Setting breakpoint in GDB where the function returns

0 votes
asked Sep 6, 2010 by avd

I have a C++ function which has many return statements at various places. How to set a breakpoint at the return statement where the function actually returns ?

And what does "break" command without argument means?

5 Answers

0 votes
answered Sep 6, 2010 by potatoswatter

Break without argument sets a breakpoint at the current line.

There is no way for a single breakpoint to catch all return paths. Either set a breakpoint at the caller immediately after it returns, or break at all return statements.

Since this is C++, I suppose you could create a local sentry object, and break on its destructor, though.

0 votes
answered Sep 6, 2010 by jim-brissom

break without arguments stops execution at the next instruction in the currently selected stack frame. You select strack frames via the frame or up and down commands. If you want to debug the point where you are actually leaving the current function, select the next outer frame and break there.

0 votes
answered Sep 6, 2010 by ks1322

You can use reverse debugging to find out where function actually returns. Finish executing current frame, do reverse-step and then you should stop at just returned statement.

(gdb) record
(gdb) fin
(gdb) reverse-step
0 votes
answered Sep 7, 2010 by employed-russian

Contrary to answers so far, most compilers will create a single return assembly instruction, regardless of how many return statements are in the function (it is convenient for the compiler to do that, so there is only a single place to perform all the stack frame cleanup).

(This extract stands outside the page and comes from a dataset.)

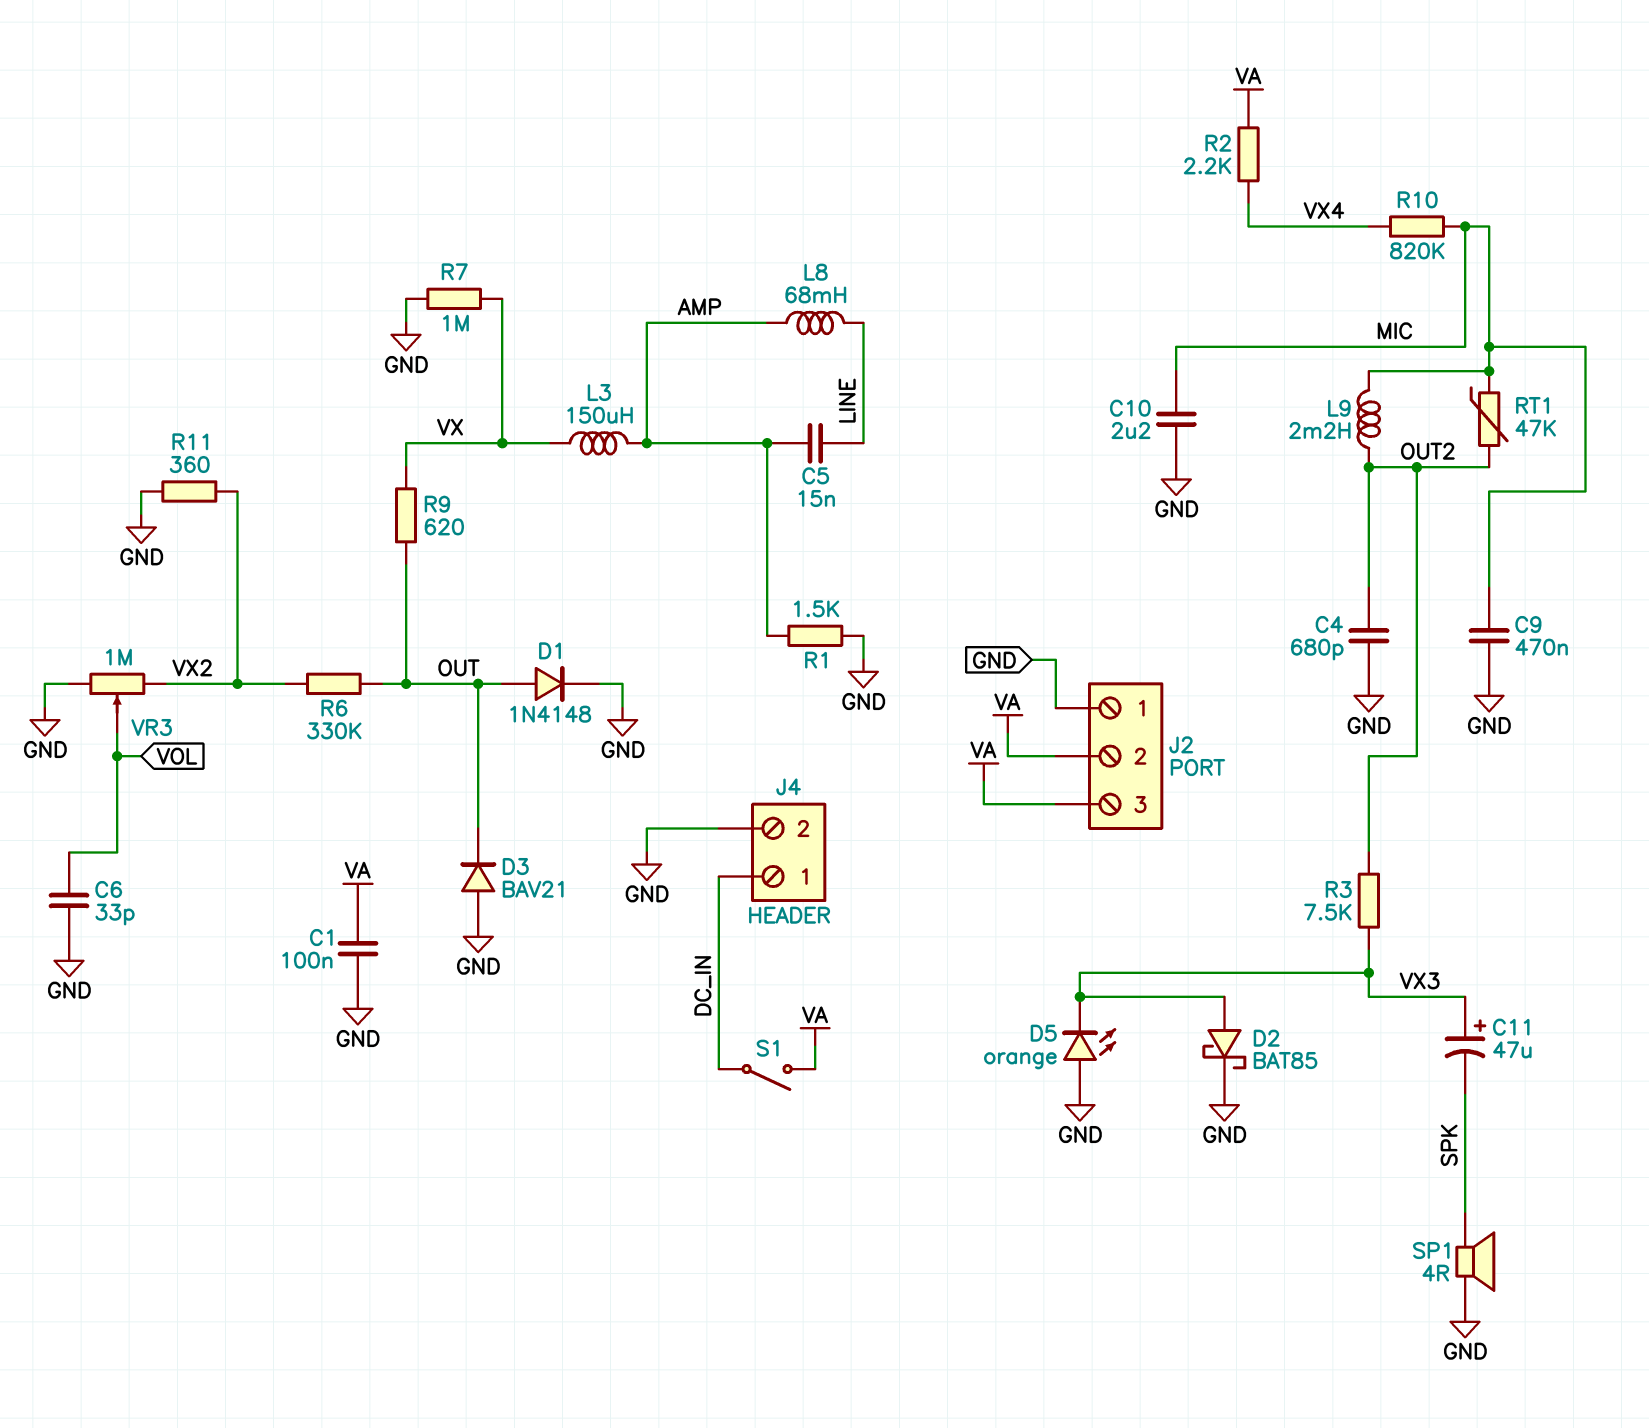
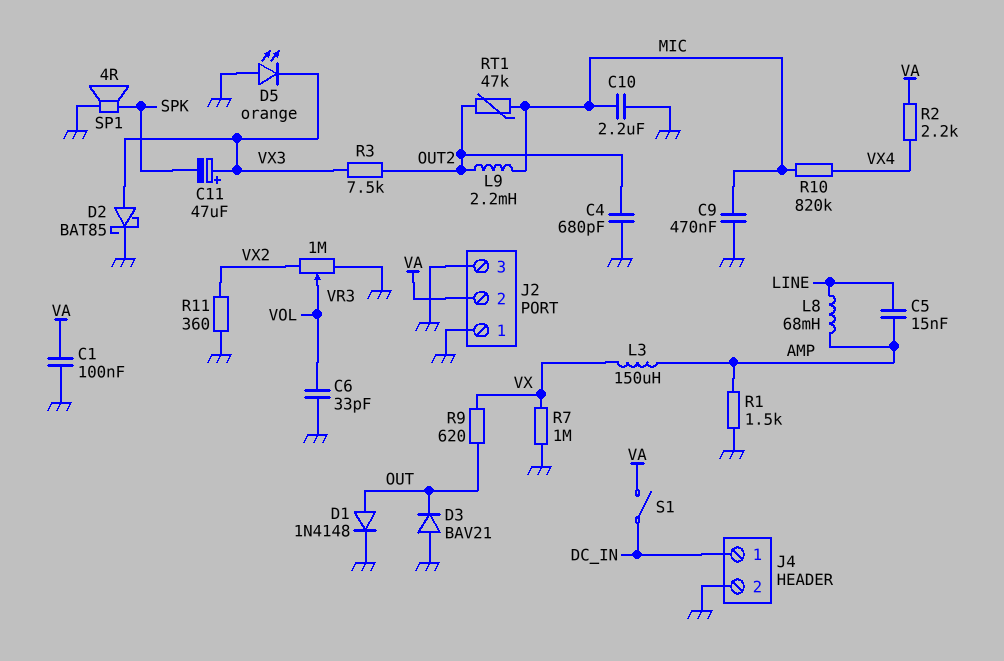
J2 pin 3: VA -> GND
R6: 330k (OUT, VX2) -> none

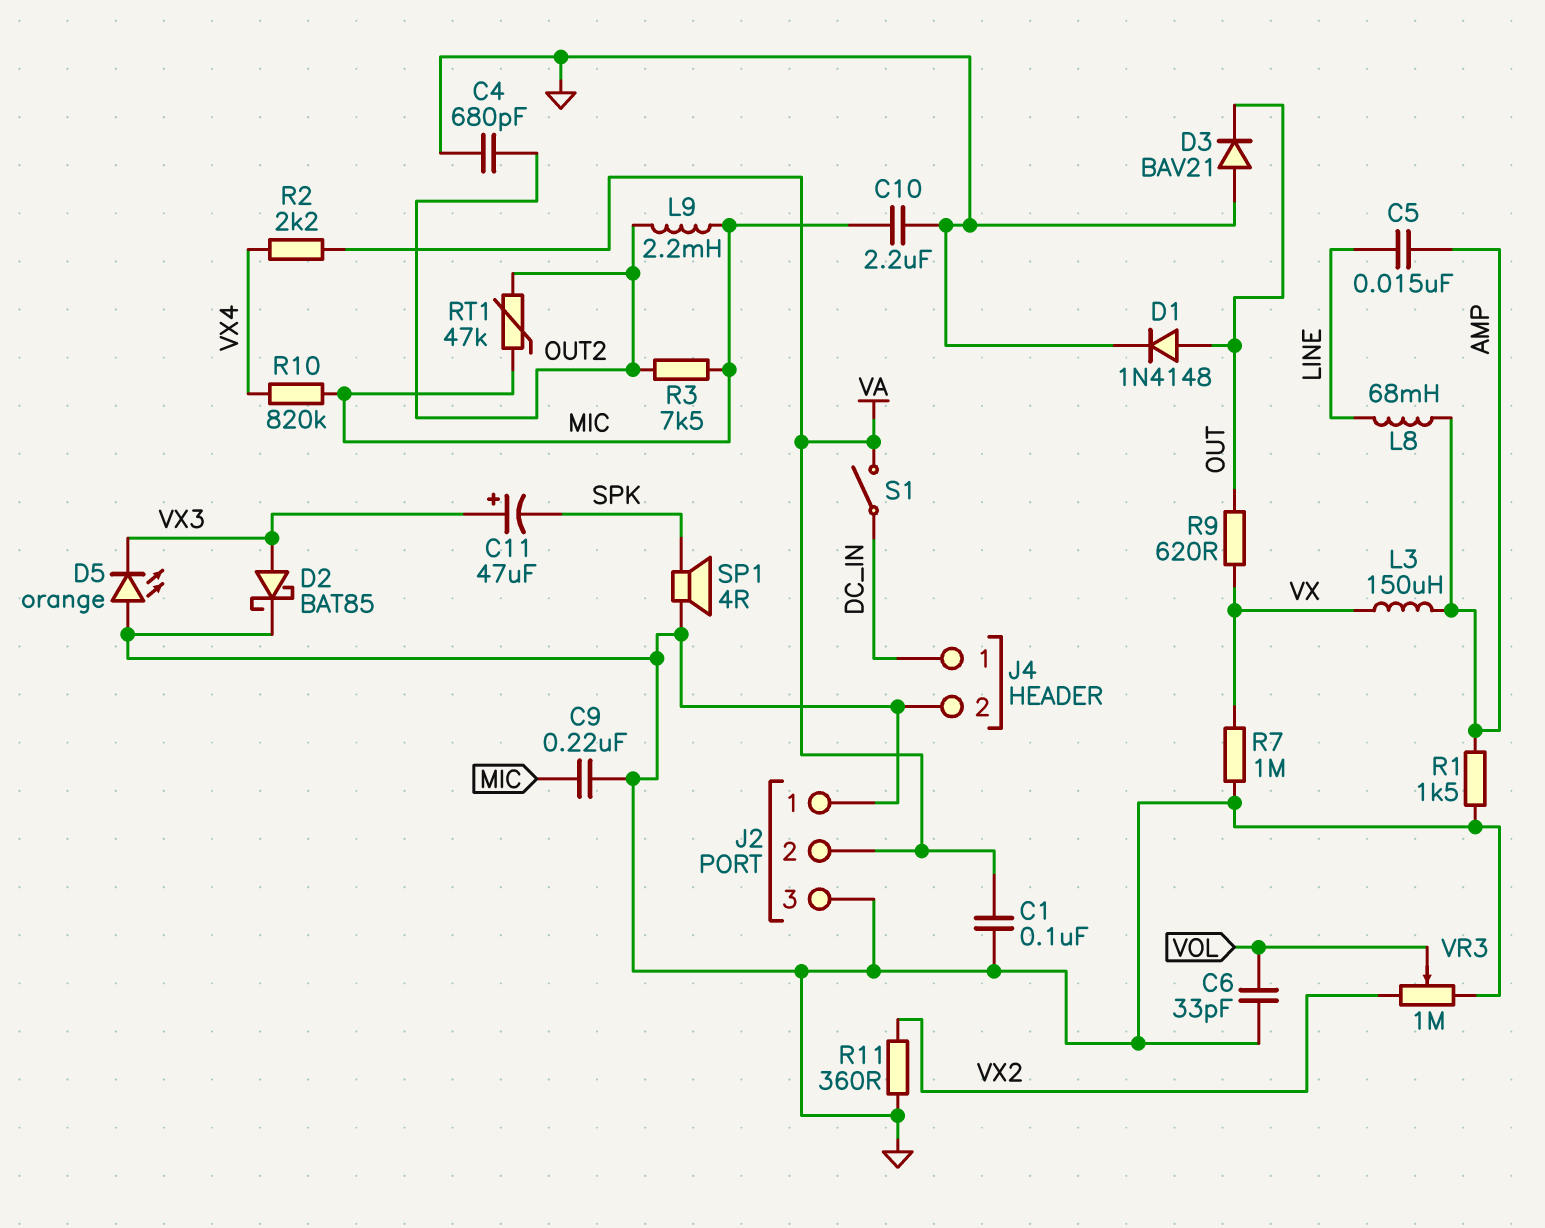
C9: 470nF (GND, MIC) -> 220nF (GND, MIC)
R3: 7.5k (OUT2, VX3) -> 7.5k (MIC, OUT2)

If you wanted to stop on that instruction, all you have to do is disas and look for retq (or whatever the return instruction for your processor is), and set a breakpoint on it. For example:

int foo(int x)
{
  switch(x) {
   case 1: return 2;
   case 2: return 3;
   default: return 42;
  }
}

int main()
{
  return foo(0);
}


(gdb) disas foo
Dump of assembler code for function foo:
   0x0000000000400448 <+0>: push   %rbp
   0x0000000000400449 <+1>: mov    %rsp,%rbp
   0x000000000040044c <+4>: mov    %edi,-0x4(%rbp)
   0x000000000040044f <+7>: mov    -0x4(%rbp),%eax
   0x0000000000400452 <+10>:    mov    %eax,-0xc(%rbp)
   0x0000000000400455 <+13>:    cmpl   $0x1,-0xc(%rbp)
   0x0000000000400459 <+17>:    je     0x400463 <foo+27>
   0x000000000040045b <+19>:    cmpl   $0x2,-0xc(%rbp)
   0x000000000040045f <+23>:    je     0x40046c <foo+36>
   0x0000000000400461 <+25>:    jmp    0x400475 <foo+45>
   0x0000000000400463 <+27>:    movl   $0x2,-0x8(%rbp)
   0x000000000040046a <+34>:    jmp    0x40047c <foo+52>
   0x000000000040046c <+36>:    movl   $0x3,-0x8(%rbp)
   0x0000000000400473 <+43>:    jmp    0x40047c <foo+52>
   0x0000000000400475 <+45>:    movl   $0x2a,-0x8(%rbp)
   0x000000000040047c <+52>:    mov    -0x8(%rbp),%eax
   0x000000000040047f <+55>:    leaveq 
   0x0000000000400480 <+56>:    retq   
End of assembler dump.
(gdb) b *0x0000000000400480
Breakpoint 1 at 0x400480
(gdb) r

Breakpoint 1, 0x0000000000400480 in foo ()
(gdb) p $rax
$1 = 42
0 votes
answered Sep 7, 2015 by urzeit

If you can change the source code, you might use some dirty trick with the preprocessor:

void on_return() {

}

#define return return on_return(), /* If the function has a return value != void */
#define return return on_return()  /* If the function has a return value == void */

/* <<<-- Insert your function here -->>> */

#undef return

Then set a breakpoint to on_return and go one frame up.

Attention: This will not work, if a function does not return via a return statement. So ensure, that it's last line is a return.

Example (shamelessly copied from C code, but will work also in C++):

#include <stdio.h>

/* Dummy function to place the breakpoint */
void on_return(void) {

}

#define return return on_return()
void myfun1(int a) {
    if (a > 10) return;
    printf("<10\n");
    return;   
}
#undef return

#define return return on_return(),
int myfun2(int a) {
    if (a < 0) return -1;
    if (a > 0) return 1;
    return 0;
}
#undef return


int main(void)
{
    myfun1(1);
    myfun2(2);
}

The first macro will change

return;

to

return on_return();

Which is valid, since on_return also returns void.

The second macro will change

return -1;

to

return on_return(), -1;

Which will call on_return() and then return -1 (thanks to the ,-operator).

This is a very dirty trick, but despite using backwards-stepping, it will work in multi-threaded environments and inlined functions, too.